You've probably heard of TensorFlow and PyTorch, and maybe you've even heard of MXNet - but there is a new kid on the block of machine learning frameworks - Google's JAX.

Over the last two years, JAX has been taking deep learning research by storm, facilitating the implementation of Google's Vision Transformer (ViT) and powering research at DeepMind.

So what is so exciting about the new JAX framework?

JAX at Large

Boiled down, JAX is python's numpy with automatic differentiation and optimized to run on GPU. The seamless translation between writing numpy and writing in JAX has made JAX popular with machine learning practitioners.

JAX offers four main function transformations that make it efficient to use when executing deep learning workloads.

JAX Four Function Transformations

grad - automatically differentiates a function for backpropagation.
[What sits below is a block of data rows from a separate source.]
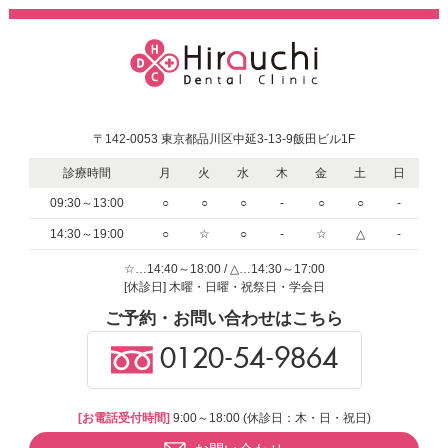
〒142-0053 東京都品川区中延3-13-9飯田ビル1F
診療時間
月
火
水
木
金
土
日
09:30～13:00
○
○
○
-
○
○
-
14:30～19:00
○
☆
○
-
☆
△
-
☆…14:40～18:00 / △…14:30～17:00
[休診日] 木曜・日曜・祝祭日・学会日
ご予約・お問い合わせはこちら
0120-54-9864
[お電話受付時間]
9:00～18:00 (休診日：木・日・祝日)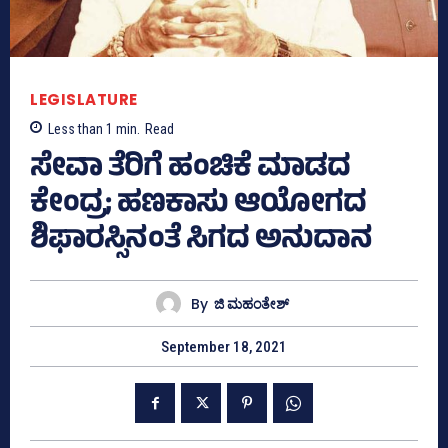
LEGISLATURE
Less than 1
min.
Read
ಸೇವಾ ತೆರಿಗೆ ಹಂಚಿಕೆ ಮಾಡದ
ಕೇಂದ್ರ; ಹಣಕಾಸು ಆಯೋಗದ
ಶಿಫಾರಸ್ಸಿನಂತೆ ಸಿಗದ ಅನುದಾನ
By
ಜಿ ಮಹಂತೇಶ್
September 18, 2021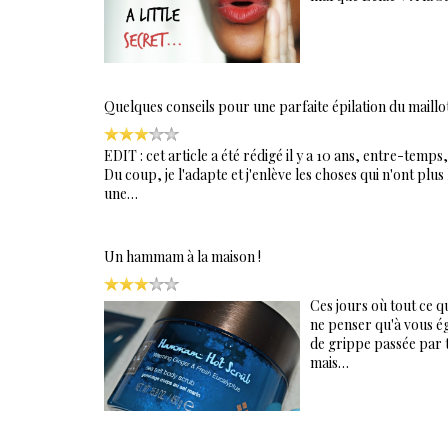
Quelques conseils pour une parfaite épilation du maillo
EDIT : cet article a été rédigé il y a 10 ans, entre-temps,
Du coup, je l'adapte et j'enlève les choses qui n'ont plu
une…
Un hammam à la maison !
Ces jours où tout ce q
ne penser qu'à vous é
de grippe passée par 
mais…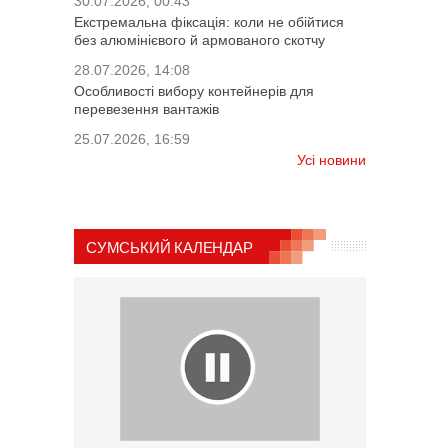
30.07.2026, 00:43
Екстремальна фіксація: коли не обійтися
без алюмінієвого й армованого скотчу
28.07.2026, 14:08
Особливості вибору контейнерів для
перевезення вантажів
25.07.2026, 16:59
Усі новини
СУМСЬКИЙ КАЛЕНДАР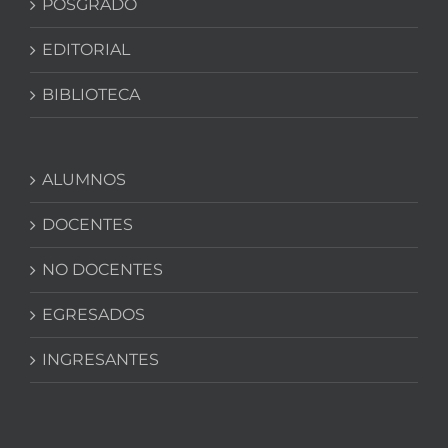
POSGRADO
EDITORIAL
BIBLIOTECA
ALUMNOS
DOCENTES
NO DOCENTES
EGRESADOS
INGRESANTES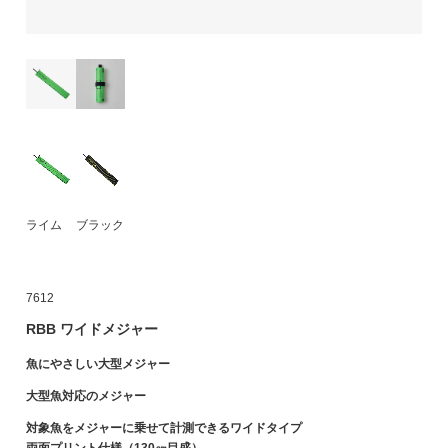
ライム
ブラック
7612
RBB ワイドメジャー
魚にやさしい大型メジャー
大型魚対応のメジャー
対象魚をメジャーに乗せて計測できるワイドタイプ
両面プリント仕様（130㎝目盛）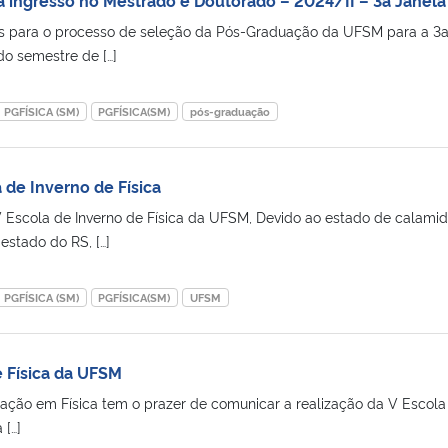
ões para o processo de seleção da Pós-Graduação da UFSM para a 3
do semestre de […]
PGFÍSICA (SM)
PGFÍSICA(SM)
pós-graduação
 de Inverno de Física
 V Escola de Inverno de Física da UFSM, Devido ao estado de calami
estado do RS, […]
PGFÍSICA (SM)
PGFÍSICA(SM)
UFSM
e Física da UFSM
ção em Física tem o prazer de comunicar a realização da V Escola
 […]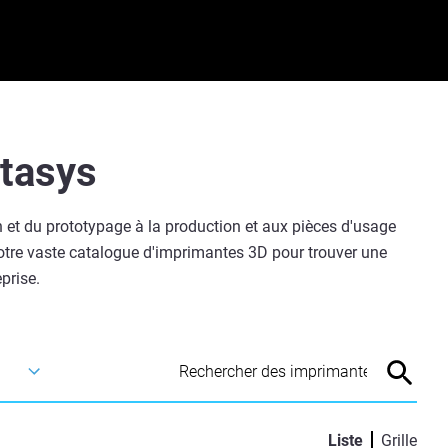
atasys
n et du prototypage à la production et aux pièces d'usage
notre vaste catalogue d'imprimantes 3D pour trouver une
prise.
Liste
Grille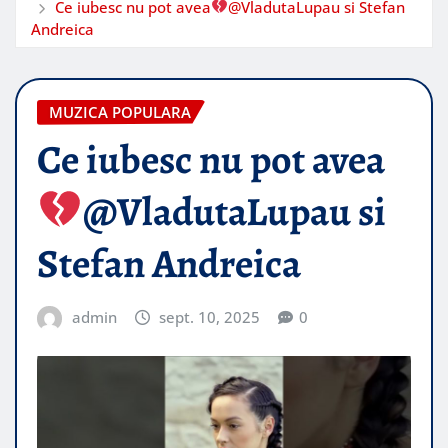
Ce iubesc nu pot avea
@VladutaLupau si Stefan
Andreica
MUZICA POPULARA
Ce iubesc nu pot avea
@VladutaLupau si
Stefan Andreica
admin
sept. 10, 2025
0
You can take grad to any derivative order.

from jax import grad
import jax.numpy as jnp

def tanh(x):  # Define a function
  y = jnp.exp(-2.0 * x)
  return (1.0 - y) / (1.0 + y)

grad_tanh = grad(tanh)  # Obtain its gradient function
print(grad_tanh(1.0))   # Evaluate it at x = 1.0
# prints 0.4199743

jit - auto-optimizes your functions to run their operations efficiently. Can also be used as a function decorator.

import jax.numpy as jnp
from jax import jit

def slow_f(x):
  # Element-wise ops see a large benefit from fusion
  return x * x + x * 2.0

x = jnp.ones((5000, 5000))
fast_f = jit(slow_f)
%timeit -n10 -r3 fast_f(x)  # ~ 4.5 ms / loop on Titan X
%timeit -n10 -r3 slow_f(x)  # ~ 14.5 ms / loop (also on GPU via JAX)

vmap - maps a function across dimensions. Means that you don't have to keep track of dimensions as carefully when passing a batch through, for example.

predictions = vmap(predict, in_axes=(None, 0))(params, input_batch)

pmap - maps processes across multiple processors, like multi-GPU

from jax import random, pmap
import jax.numpy as jnp

# Create 8 random 5000 x 6000 matrices, one per GPU
keys = random.split(random.PRNGKey(0), 8)
mats = pmap(lambda key: random.normal(key, (5000, 6000)))(keys)

# Run a local matmul on each device in parallel (no data transfer)
result = pmap(lambda x: jnp.dot(x, x.T))(mats)  # result.shape is (8, 5000, 5000)

# Compute the mean on each device in parallel and print the result
print(pmap(jnp.mean)(result))
# prints [1.1566595 1.1805978 ... 1.2321935 1.2015157]

JAX vs PyTorch

The nearest machine learning framework to JAX is PyTorch. That is because they share their roots in striving to be as "numpy-esque" as possible.

JAX's functionality with lower level function definitions makes it preferrable for certain research tasks.

That said, PyTorch offers a much further breadth of libraries and utilities, pre-trained and pre-written network definitions, a data loader, and portability to deployment destinations.

JAX vs TensorFlow

JAX and TensorFlow were both written by Google. From my initial experimentation, JAX seems much easier to develop in and is more intuitive.

That said, JAX lacks the extensive infrastructure that TensorFlow has built over the years - be it open source projects, pre-trained models, tutorials, higher level abstractions (via Keras), and portability to deployment destinations.

What JAX lacks?

  • A Data Loader - you'll need to implement your own or hop over to TensorFlow or PyTorch to borrow one,.
  • Higher level model abstractions
  • Deployment portability

When should I use JAX?

JAX is a new machine learning framework that has been gaining popularity in machine learning research.

If you're operating in the research realm, JAX is a good option for your project.

If you're actively developing an application, PyTorch and TensorFlow frameworks will move your initiative along with greater velocity. And of course, in computer vision there is always a tradeoff to weigh in building vs buying computer vision tooling.

Thanks for reading our writeup on JAX! Happy training, and of course, happy inferencing!